▶ [Task requirements]: Pull out the lines from the very first one up to and including the line with "name author: (Nees)", and copy them word for word.

▶ [Records for processing]:
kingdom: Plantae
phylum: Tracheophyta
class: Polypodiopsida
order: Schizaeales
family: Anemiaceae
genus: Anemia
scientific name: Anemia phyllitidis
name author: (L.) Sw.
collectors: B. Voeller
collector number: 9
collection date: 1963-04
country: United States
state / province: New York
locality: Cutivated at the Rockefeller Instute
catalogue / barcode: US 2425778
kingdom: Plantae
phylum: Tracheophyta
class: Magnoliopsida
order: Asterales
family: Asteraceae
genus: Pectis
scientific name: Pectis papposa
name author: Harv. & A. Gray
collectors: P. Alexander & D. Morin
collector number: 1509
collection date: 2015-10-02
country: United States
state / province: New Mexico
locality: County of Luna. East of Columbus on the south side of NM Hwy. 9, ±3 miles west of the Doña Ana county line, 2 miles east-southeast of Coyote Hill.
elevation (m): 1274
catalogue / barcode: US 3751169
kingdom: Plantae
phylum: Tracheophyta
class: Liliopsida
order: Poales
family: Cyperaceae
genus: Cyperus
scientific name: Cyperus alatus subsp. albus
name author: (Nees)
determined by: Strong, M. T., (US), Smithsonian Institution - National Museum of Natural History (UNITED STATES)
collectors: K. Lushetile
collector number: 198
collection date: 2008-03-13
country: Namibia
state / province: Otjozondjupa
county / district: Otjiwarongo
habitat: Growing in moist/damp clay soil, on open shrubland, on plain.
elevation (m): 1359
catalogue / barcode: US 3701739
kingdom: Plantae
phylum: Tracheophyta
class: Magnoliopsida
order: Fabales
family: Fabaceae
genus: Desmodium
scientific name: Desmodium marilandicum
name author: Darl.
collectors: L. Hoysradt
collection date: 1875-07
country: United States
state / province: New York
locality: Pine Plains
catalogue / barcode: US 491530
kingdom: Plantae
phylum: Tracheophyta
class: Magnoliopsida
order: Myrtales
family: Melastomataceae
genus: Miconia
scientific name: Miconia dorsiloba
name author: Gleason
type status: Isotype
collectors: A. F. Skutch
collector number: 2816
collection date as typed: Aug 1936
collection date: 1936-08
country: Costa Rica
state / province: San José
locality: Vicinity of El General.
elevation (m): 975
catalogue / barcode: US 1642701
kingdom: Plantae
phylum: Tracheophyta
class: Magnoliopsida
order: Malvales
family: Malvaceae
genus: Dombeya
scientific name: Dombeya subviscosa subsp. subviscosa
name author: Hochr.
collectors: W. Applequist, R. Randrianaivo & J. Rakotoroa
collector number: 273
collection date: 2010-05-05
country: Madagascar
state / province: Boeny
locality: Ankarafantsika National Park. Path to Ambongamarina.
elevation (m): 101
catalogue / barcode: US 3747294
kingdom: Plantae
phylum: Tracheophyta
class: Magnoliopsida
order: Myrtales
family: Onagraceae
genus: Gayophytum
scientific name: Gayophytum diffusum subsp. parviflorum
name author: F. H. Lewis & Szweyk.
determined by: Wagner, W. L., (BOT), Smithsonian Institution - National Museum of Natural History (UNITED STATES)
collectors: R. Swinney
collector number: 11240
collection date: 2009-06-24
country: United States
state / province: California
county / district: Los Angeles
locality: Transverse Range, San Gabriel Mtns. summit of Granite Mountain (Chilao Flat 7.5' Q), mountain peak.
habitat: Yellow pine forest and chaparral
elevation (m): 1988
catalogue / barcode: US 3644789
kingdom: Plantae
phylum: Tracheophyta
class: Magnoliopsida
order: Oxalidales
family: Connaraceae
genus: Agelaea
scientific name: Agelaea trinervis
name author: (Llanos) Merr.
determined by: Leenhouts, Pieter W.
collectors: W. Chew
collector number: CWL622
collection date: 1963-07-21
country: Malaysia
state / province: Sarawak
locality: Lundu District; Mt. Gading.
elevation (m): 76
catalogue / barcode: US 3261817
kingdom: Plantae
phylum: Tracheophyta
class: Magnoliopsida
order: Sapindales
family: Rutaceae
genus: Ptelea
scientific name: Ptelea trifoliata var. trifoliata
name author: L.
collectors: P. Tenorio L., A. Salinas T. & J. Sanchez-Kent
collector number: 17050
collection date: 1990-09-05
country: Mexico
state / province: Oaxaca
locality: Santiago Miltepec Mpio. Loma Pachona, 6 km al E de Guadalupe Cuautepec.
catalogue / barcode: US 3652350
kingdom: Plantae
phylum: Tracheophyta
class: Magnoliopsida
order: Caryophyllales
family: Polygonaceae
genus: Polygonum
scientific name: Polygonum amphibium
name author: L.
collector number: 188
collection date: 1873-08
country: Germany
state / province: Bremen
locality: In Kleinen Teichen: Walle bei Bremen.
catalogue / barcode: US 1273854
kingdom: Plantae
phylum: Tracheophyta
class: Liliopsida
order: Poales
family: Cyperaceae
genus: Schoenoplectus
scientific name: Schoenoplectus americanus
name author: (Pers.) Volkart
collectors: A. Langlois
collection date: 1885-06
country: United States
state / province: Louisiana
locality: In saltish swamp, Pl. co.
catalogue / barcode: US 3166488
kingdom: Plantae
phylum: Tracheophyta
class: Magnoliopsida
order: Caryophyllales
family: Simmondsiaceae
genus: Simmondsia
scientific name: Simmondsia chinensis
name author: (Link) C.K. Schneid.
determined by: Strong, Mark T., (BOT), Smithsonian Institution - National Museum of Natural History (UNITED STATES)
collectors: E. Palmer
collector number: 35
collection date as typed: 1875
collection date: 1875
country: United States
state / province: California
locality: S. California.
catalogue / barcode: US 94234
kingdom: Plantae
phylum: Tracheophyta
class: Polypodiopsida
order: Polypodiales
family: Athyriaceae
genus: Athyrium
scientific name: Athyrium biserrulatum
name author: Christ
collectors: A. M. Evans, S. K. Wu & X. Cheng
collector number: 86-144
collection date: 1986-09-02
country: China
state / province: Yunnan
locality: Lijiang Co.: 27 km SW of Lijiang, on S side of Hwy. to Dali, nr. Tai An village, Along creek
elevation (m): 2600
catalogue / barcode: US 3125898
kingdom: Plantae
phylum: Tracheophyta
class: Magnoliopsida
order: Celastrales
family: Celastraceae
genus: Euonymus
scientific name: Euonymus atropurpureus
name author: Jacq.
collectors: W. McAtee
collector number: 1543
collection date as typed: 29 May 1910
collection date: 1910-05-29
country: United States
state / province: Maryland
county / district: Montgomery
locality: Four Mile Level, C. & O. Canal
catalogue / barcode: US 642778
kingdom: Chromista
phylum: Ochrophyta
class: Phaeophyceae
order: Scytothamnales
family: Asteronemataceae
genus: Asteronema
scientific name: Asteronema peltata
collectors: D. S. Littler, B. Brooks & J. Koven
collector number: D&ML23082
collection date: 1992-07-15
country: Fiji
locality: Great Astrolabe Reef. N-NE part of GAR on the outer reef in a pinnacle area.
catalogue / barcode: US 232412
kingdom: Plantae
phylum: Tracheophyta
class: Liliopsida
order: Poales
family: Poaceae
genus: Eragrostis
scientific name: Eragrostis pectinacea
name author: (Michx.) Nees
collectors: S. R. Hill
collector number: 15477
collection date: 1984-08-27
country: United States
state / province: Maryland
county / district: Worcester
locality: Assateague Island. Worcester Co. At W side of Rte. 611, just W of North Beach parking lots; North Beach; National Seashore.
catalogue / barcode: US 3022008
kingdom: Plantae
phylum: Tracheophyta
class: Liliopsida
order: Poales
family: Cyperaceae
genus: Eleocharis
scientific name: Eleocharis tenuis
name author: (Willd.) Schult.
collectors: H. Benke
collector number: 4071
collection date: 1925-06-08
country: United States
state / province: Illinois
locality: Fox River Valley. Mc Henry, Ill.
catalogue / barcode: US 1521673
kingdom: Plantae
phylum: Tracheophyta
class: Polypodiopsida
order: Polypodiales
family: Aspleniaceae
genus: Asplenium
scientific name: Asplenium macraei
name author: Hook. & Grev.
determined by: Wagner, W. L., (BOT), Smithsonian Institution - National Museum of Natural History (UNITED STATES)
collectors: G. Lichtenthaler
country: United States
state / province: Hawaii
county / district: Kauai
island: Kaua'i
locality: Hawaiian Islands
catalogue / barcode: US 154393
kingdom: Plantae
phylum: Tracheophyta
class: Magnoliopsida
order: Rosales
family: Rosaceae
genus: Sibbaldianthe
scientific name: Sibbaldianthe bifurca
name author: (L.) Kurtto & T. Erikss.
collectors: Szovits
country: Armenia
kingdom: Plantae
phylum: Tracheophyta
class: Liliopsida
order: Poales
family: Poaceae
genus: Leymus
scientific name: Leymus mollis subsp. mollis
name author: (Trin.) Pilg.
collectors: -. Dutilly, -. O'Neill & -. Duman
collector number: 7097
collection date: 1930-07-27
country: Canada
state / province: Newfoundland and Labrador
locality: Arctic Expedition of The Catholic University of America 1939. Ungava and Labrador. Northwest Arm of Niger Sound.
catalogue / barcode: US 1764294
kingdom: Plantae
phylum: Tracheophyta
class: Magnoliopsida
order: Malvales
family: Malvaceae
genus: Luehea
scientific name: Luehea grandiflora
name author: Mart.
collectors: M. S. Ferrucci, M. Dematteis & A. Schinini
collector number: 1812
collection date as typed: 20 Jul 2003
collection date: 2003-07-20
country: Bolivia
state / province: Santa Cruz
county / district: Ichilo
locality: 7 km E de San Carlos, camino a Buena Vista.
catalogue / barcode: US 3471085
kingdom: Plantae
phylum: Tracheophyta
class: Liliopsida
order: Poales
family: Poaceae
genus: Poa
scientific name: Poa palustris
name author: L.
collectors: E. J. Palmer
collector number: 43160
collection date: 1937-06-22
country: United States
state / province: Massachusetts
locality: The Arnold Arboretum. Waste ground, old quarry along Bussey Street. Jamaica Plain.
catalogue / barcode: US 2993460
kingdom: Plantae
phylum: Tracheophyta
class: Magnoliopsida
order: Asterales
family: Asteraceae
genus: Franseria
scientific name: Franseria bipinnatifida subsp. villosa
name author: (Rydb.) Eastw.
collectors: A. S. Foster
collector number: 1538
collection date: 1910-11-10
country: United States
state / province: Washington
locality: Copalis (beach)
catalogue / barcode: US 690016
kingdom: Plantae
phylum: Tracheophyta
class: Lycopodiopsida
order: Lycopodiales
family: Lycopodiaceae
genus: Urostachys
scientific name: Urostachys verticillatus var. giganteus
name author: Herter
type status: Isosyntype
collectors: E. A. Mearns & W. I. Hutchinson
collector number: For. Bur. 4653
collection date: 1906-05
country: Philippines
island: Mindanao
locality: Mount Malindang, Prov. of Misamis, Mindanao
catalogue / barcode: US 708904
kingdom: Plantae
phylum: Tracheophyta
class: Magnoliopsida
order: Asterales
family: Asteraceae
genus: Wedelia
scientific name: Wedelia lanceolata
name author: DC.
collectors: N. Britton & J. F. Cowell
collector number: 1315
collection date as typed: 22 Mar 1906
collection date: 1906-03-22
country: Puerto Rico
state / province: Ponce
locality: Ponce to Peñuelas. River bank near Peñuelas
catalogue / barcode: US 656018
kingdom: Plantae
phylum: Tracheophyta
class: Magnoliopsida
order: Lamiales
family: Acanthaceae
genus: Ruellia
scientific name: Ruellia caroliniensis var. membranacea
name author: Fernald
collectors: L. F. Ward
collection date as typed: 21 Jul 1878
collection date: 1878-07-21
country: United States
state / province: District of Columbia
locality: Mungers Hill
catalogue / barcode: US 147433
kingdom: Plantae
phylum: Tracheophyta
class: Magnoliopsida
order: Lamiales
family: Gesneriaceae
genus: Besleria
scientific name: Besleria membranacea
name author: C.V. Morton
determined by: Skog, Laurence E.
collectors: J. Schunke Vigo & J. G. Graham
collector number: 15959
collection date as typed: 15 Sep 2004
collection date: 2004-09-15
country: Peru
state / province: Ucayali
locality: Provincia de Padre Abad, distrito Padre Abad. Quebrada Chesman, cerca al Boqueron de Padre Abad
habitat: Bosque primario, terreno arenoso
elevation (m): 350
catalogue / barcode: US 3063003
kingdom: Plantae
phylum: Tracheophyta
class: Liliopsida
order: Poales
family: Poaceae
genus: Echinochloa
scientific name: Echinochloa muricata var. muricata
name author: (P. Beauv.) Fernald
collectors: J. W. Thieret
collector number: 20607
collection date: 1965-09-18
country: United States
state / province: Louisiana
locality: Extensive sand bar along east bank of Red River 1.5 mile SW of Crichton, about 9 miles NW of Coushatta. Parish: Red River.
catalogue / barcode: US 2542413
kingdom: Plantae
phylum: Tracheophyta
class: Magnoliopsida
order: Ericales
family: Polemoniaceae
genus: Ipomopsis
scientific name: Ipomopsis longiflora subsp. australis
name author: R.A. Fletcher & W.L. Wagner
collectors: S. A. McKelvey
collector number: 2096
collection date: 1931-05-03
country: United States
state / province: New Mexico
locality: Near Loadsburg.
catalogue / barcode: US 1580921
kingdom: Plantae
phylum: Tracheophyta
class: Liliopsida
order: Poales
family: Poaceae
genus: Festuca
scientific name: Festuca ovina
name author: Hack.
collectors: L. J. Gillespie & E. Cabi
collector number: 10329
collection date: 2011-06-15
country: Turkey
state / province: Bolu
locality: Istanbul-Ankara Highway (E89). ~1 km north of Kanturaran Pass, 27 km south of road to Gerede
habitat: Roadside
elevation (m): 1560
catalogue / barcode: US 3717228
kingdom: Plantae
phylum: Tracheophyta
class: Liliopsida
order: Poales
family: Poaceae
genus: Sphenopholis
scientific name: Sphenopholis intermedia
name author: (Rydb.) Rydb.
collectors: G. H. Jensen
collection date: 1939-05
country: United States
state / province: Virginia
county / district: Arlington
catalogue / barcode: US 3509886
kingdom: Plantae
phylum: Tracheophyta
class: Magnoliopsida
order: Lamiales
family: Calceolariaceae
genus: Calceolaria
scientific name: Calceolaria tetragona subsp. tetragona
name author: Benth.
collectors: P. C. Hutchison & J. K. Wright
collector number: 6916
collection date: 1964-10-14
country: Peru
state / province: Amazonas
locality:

▶ [Completed exercise]:
kingdom: Plantae
phylum: Tracheophyta
class: Polypodiopsida
order: Schizaeales
family: Anemiaceae
genus: Anemia
scientific name: Anemia phyllitidis
name author: (L.) Sw.
collectors: B. Voeller
collector number: 9
collection date: 1963-04
country: United States
state / province: New York
locality: Cutivated at the Rockefeller Instute
catalogue / barcode: US 2425778
kingdom: Plantae
phylum: Tracheophyta
class: Magnoliopsida
order: Asterales
family: Asteraceae
genus: Pectis
scientific name: Pectis papposa
name author: Harv. & A. Gray
collectors: P. Alexander & D. Morin
collector number: 1509
collection date: 2015-10-02
country: United States
state / province: New Mexico
locality: County of Luna. East of Columbus on the south side of NM Hwy. 9, ±3 miles west of the Doña Ana county line, 2 miles east-southeast of Coyote Hill.
elevation (m): 1274
catalogue / barcode: US 3751169
kingdom: Plantae
phylum: Tracheophyta
class: Liliopsida
order: Poales
family: Cyperaceae
genus: Cyperus
scientific name: Cyperus alatus subsp. albus
name author: (Nees)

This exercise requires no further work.